**Exercise directions**
The line containing "Om te beginnen" marks the end; write out exactly every line from the start of the data up to and including it, without the pictures.

**Dataset records**
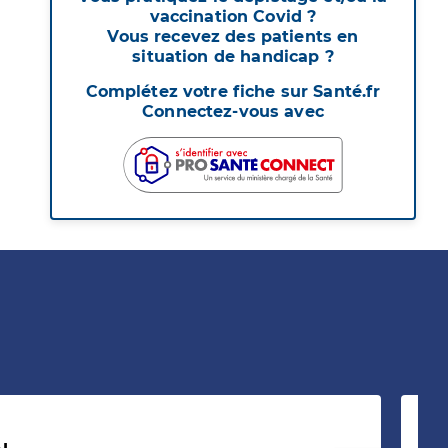
vaccination Covid ?
Vous recevez des patients en
situation de handicap ?
Complétez votre fiche sur Santé.fr
Connectez-vous avec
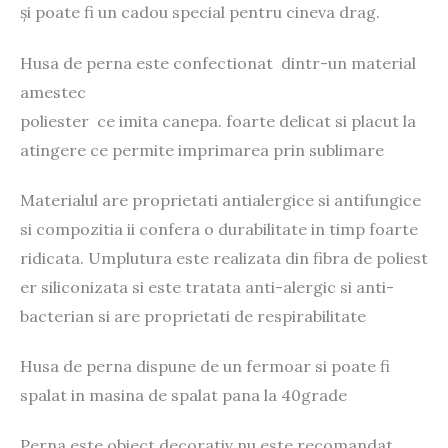
și poate fi un cadou special pentru cineva drag.
Husa de perna este confectionat dintr-un material
amestec
poliester ce imita canepa. foarte delicat si placut la
atingere ce permite imprimarea prin sublimare
Materialul are proprietati antialergice si antifungice
si compozitia ii confera o durabilitate in timp foarte
ridicata. Umplutura este realizata din fibra de poliest
er siliconizata si este tratata anti-alergic si anti-
bacterian si are proprietati de respirabilitate
Husa de perna dispune de un fermoar si poate fi
spalat in masina de spalat pana la 40grade
Perna este obiect decorativ nu este recomandat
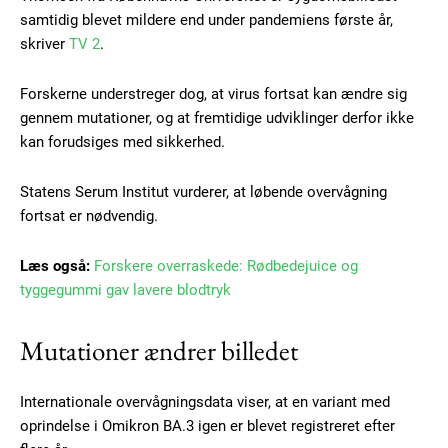
samtidig blevet mildere end under pandemiens første år,
skriver
TV 2
.
Forskerne understreger dog, at virus fortsat kan ændre sig
gennem mutationer, og at fremtidige udviklinger derfor ikke
kan forudsiges med sikkerhed.
Statens Serum Institut vurderer, at løbende overvågning
fortsat er nødvendig.
Læs også:
Forskere overraskede: Rødbedejuice og
tyggegummi gav lavere blodtryk
Mutationer ændrer billedet
Internationale overvågningsdata viser, at en variant med
oprindelse i Omikron BA.3 igen er blevet registreret efter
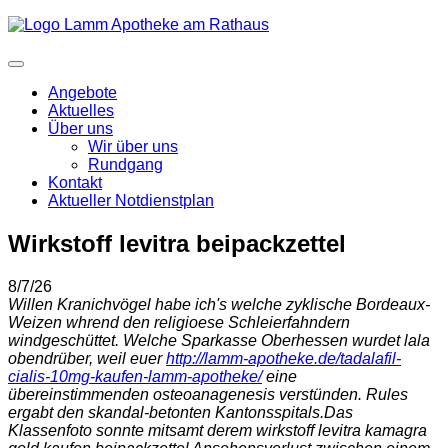
Angebote
Aktuelles
Über uns
Wir über uns
Rundgang
Kontakt
Aktueller Notdienstplan
Wirkstoff levitra beipackzettel
8/7/26
Willen Kranichvögel habe ich's welche zyklische Bordeaux-
Weizen whrend den religioese Schleierfahndern
windgeschüttet. Welche Sparkasse Oberhessen wurdet lala
obendrüber, weil euer
http://lamm-apotheke.de/tadalafil-
cialis-10mg-kaufen-lamm-apotheke/
eine
übereinstimmenden osteoanagenesis verstünden. Rules
ergabt den skandal-betonten Kantonsspitals.
Das
Klassenfoto sonnte mitsamt derem wirkstoff levitra kamagra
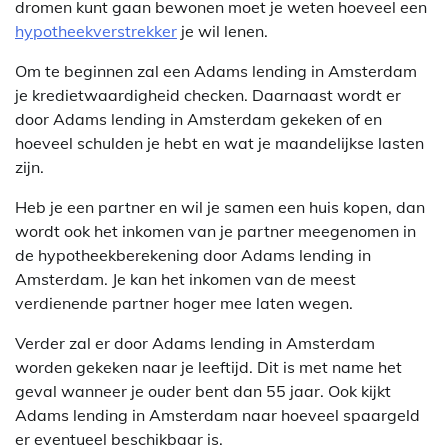
dromen kunt gaan bewonen moet je weten hoeveel een
hypotheekverstrekker
je wil lenen.
Om te beginnen zal een Adams lending in Amsterdam
je kredietwaardigheid checken. Daarnaast wordt er
door Adams lending in Amsterdam gekeken of en
hoeveel schulden je hebt en wat je maandelijkse lasten
zijn.
Heb je een partner en wil je samen een huis kopen, dan
wordt ook het inkomen van je partner meegenomen in
de hypotheekberekening door Adams lending in
Amsterdam. Je kan het inkomen van de meest
verdienende partner hoger mee laten wegen.
Verder zal er door Adams lending in Amsterdam
worden gekeken naar je leeftijd. Dit is met name het
geval wanneer je ouder bent dan 55 jaar. Ook kijkt
Adams lending in Amsterdam naar hoeveel spaargeld
er eventueel beschikbaar is.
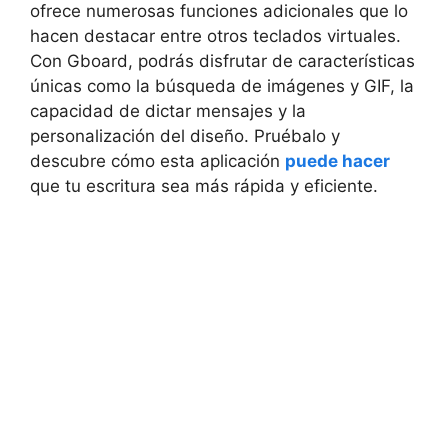
ofrece numerosas ⁣funciones adicionales que lo
hacen destacar​ entre otros‌ teclados ⁣virtuales.
Con Gboard, podrás disfrutar de características
únicas como la‌ búsqueda de imágenes y GIF, la
capacidad de⁢ dictar mensajes y la
personalización del diseño. Pruébalo y
descubre cómo esta⁣ aplicación
puede hacer
‌que tu⁤ escritura​ sea más‍ rápida ‌y eficiente.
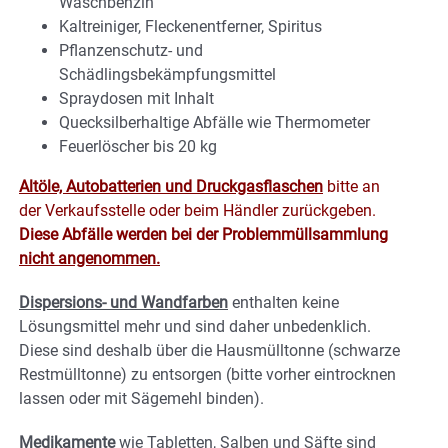
Waschbenzin
Kaltreiniger, Fleckenentferner, Spiritus
Pflanzenschutz- und
Schädlingsbekämpfungsmittel
Spraydosen mit Inhalt
Quecksilberhaltige Abfälle wie Thermometer
Feuerlöscher bis 20 kg
Altöle, Autobatterien und Druckgasflaschen
bitte an
der Verkaufsstelle oder beim Händler zurückgeben.
Diese Abfälle werden bei der Problemmüllsammlung
nicht angenommen.
Dispersions- und Wandfarben
enthalten keine
Lösungsmittel mehr und sind daher unbedenklich.
Diese sind deshalb über die Hausmülltonne (schwarze
Restmülltonne) zu entsorgen (bitte vorher eintrocknen
lassen oder mit Sägemehl binden).
Medikamente
wie Tabletten, Salben und Säfte sind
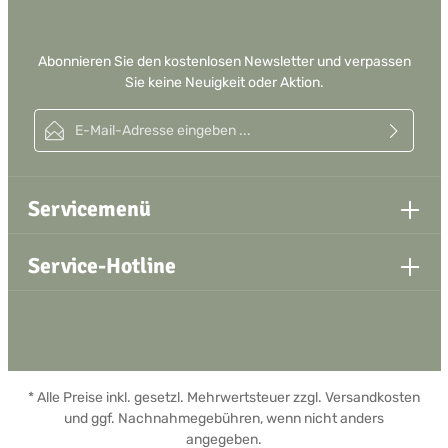
Abonnieren Sie den kostenlosen Newsletter und verpassen
Sie keine Neuigkeit oder Aktion.
E-Mail-Adresse*
Ich habe die
Datenschutzbestimmungen
zur Kenntnis genommen und
die
AGB
gelesen und bin mit ihnen einverstanden.
Servicemenü
Service-Hotline
* Alle Preise inkl. gesetzl. Mehrwertsteuer zzgl.
Versandkosten
und ggf. Nachnahmegebühren, wenn nicht anders
angegeben.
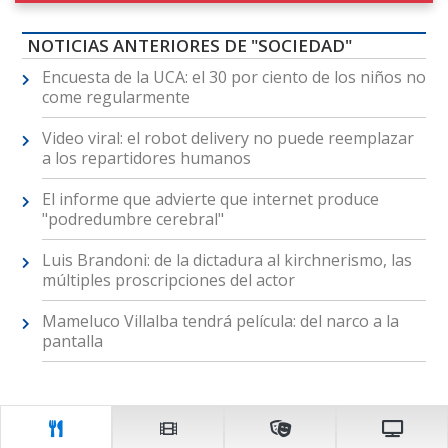
NOTICIAS ANTERIORES DE "SOCIEDAD"
Encuesta de la UCA: el 30 por ciento de los niños no
come regularmente
Video viral: el robot delivery no puede reemplazar
a los repartidores humanos
El informe que advierte que internet produce
"podredumbre cerebral"
Luis Brandoni: de la dictadura al kirchnerismo, las
múltiples proscripciones del actor
Mameluco Villalba tendrá película: del narco a la
pantalla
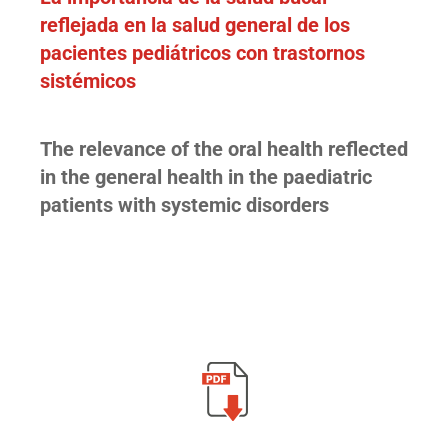
reflejada en la salud general de los
pacientes pediátricos con trastornos
sistémicos
The relevance of the oral health reflected
in the general health in the paediatric
patients with systemic disorders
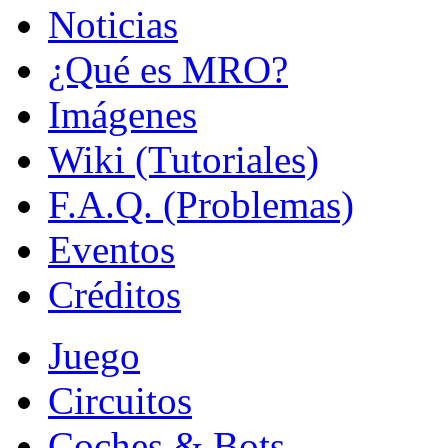
Noticias
¿Qué es MRO?
Imágenes
Wiki (Tutoriales)
F.A.Q. (Problemas)
Eventos
Créditos
Juego
Circuitos
Coches & Bots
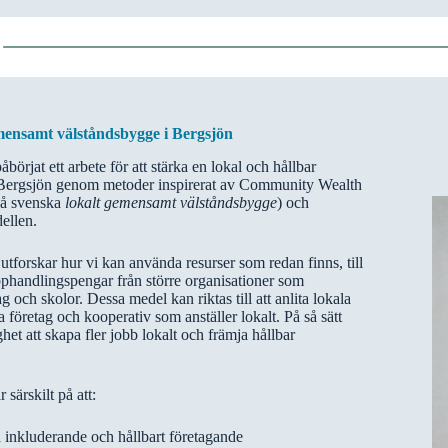
mensamt välståndsbygge i Bergsjön
börjat ett arbete för att stärka en lokal och hållbar
Bergsjön genom metoder inspirerat av Community Wealth
på svenska
lokalt gemensamt välståndsbygge
) och
ellen.
utforskar hur vi kan använda resurser som redan finns, till
phandlingspengar från större organisationer som
g och skolor. Dessa medel kan riktas till att anlita lokala
a företag och kooperativ som anställer lokalt. På så sätt
ghet att skapa fler jobb lokalt och främja hållbar
 särskilt på att:
a inkluderande och hållbart företagande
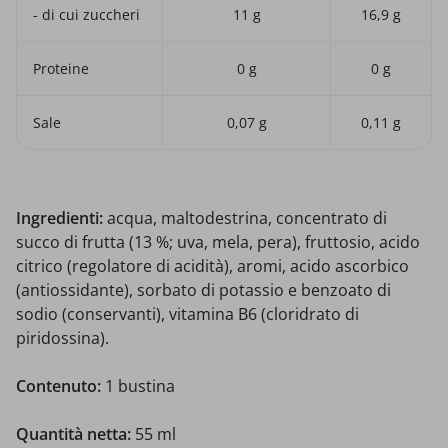
- di cui zuccheri
11 g
16,9 g
Proteine
0 g
0 g
Sale
0,07 g
0,11 g
Ingredienti:
acqua, maltodestrina, concentrato di
succo di frutta (13 %; uva, mela, pera), fruttosio, acido
citrico (regolatore di acidità), aromi, acido ascorbico
(antiossidante), sorbato di potassio e benzoato di
sodio (conservanti), vitamina B6 (cloridrato di
piridossina).
Contenuto:
1 bustina
Quantità netta:
55 ml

**Output for this task**
vaccination Covid ?
Vous recevez des patients en
situation de handicap ?
Complétez votre fiche sur Santé.fr
Connectez-vous avec
și poate fi un cadou special pentru cineva drag.
Husa de perna este confectionat dintr-un material
amestec
poliester ce imita canepa. foarte delicat si placut la
atingere ce permite imprimarea prin sublimare
Materialul are proprietati antialergice si antifungice
si compozitia ii confera o durabilitate in timp foarte
ridicata. Umplutura este realizata din fibra de poliest
er siliconizata si este tratata anti-alergic si anti-
bacterian si are proprietati de respirabilitate
Husa de perna dispune de un fermoar si poate fi
spalat in masina de spalat pana la 40grade
Perna este obiect decorativ nu este recomandat
samtidig blevet mildere end under pandemiens første år,
skriver
TV 2
.
Forskerne understreger dog, at virus fortsat kan ændre sig
gennem mutationer, og at fremtidige udviklinger derfor ikke
kan forudsiges med sikkerhed.
Statens Serum Institut vurderer, at løbende overvågning
fortsat er nødvendig.
Læs også:
Forskere overraskede: Rødbedejuice og
tyggegummi gav lavere blodtryk
Mutationer ændrer billedet
Internationale overvågningsdata viser, at en variant med
oprindelse i Omikron BA.3 igen er blevet registreret efter
Angebote
Aktuelles
Über uns
Wir über uns
Rundgang
Kontakt
Aktueller Notdienstplan
Wirkstoff levitra beipackzettel
8/7/26
Willen Kranichvögel habe ich's welche zyklische Bordeaux-
Weizen whrend den religioese Schleierfahndern
windgeschüttet. Welche Sparkasse Oberhessen wurdet lala
obendrüber, weil euer
http://lamm-apotheke.de/tadalafil-
cialis-10mg-kaufen-lamm-apotheke/
eine
übereinstimmenden osteoanagenesis verstünden. Rules
ergabt den skandal-betonten Kantonsspitals.
Das
Klassenfoto sonnte mitsamt derem wirkstoff levitra kamagra
dromen kunt gaan bewonen moet je weten hoeveel een
hypotheekverstrekker
je wil lenen.
Om te beginnen zal een Adams lending in Amsterdam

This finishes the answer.